[Provided text]

Tesco overhauls Value range

Tesco is rebranding its Value range as Everyday Value with a greater focus on better quality ingredients and healthier products.

Tesco

The new Everyday Value range is part of Tesco’s efforts to modernise its own label offering and improve its quality in a bid to reverse its recent poor performance.

Tesco has scrapped its basic blue and white striped packaging and replaced it with a “more colourful and softer” design.

David Wood, Tesco UK’s new marketing director, says the range will offer healthier, better tasting products at the same price as its previous basics range.

In a bid to improve the quality of its own label value range, the new Everyday Value range will include no MSG, no hydrogenated fats, no artificial flavours or colours, and no genetically modified ingredients. It has also reformulated a number of products to contain less sugar and fat.

Tesco claims that the range, which is going into stores this week, will support British produce with 100% British tinned vegetables like beetroot and carrots and British flour in bakery products.

[/Provided text]
[Given information]

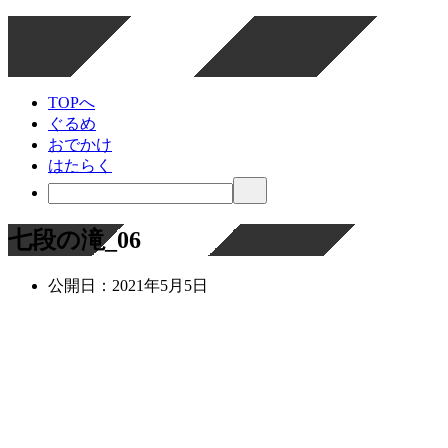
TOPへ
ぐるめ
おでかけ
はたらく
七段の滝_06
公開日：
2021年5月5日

[/Given information]
[Given information]

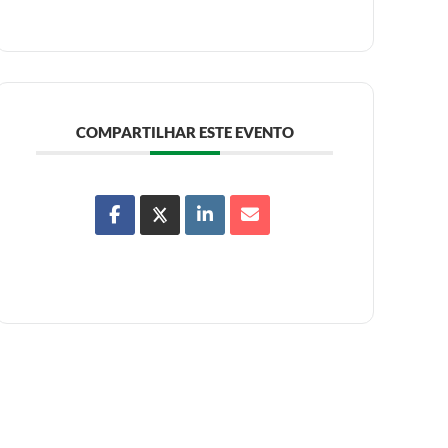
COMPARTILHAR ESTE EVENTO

[/Given information]
[Given information]

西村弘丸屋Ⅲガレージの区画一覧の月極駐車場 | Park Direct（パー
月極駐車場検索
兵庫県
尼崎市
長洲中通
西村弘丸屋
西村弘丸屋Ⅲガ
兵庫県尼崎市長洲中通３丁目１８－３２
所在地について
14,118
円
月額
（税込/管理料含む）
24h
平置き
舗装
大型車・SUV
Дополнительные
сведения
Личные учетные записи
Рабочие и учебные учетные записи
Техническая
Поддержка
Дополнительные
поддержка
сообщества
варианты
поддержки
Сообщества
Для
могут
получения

[/Given information]

• _Things to do_
**1.** Decide whether each statement agrees with the article on Tesco's Value range, answering yes or no and quoting the deciding words from the article: (a) the Everyday Value range costs more than the previous basics range; (b) the Everyday Value range contains no genetically modified ingredients; (c) Tesco has kept its blue and white striped packaging for the range.
**2.** Extend the article on Tesco's Everyday Value range beyond its final sentence.

• _Responses by task_
**1.**
(a) No: "at the same price as its previous basics range"
(b) Yes: "no genetically modified ingredients"
(c) No: "Tesco has scrapped its basic blue and white striped packaging"

**2.**
Wood adds: “Tesco was the first supermarket to launch a Value range back in 1993, the blue-and-white striped brand giving customers a down-to-earth option. Almost 20 years on and an affordable quality range is more relevant than ever, but customer needs have changed.

“We apply the same standards to our Everyday Value products as we do to all our Tesco food. Customer trials of the Everyday Value range have been very positive. Customers tell us they like the new name and the new packaging.”

The supermarket will launch a major marketing campaign to support the new range at the end of April after giving the new products a few weeks to become established in stores.

Tesco says sales of its Value range reached £1bn last year. The supermarket own-label budget market is growing at 9.3% year on year, according to Kantar Worldpanel.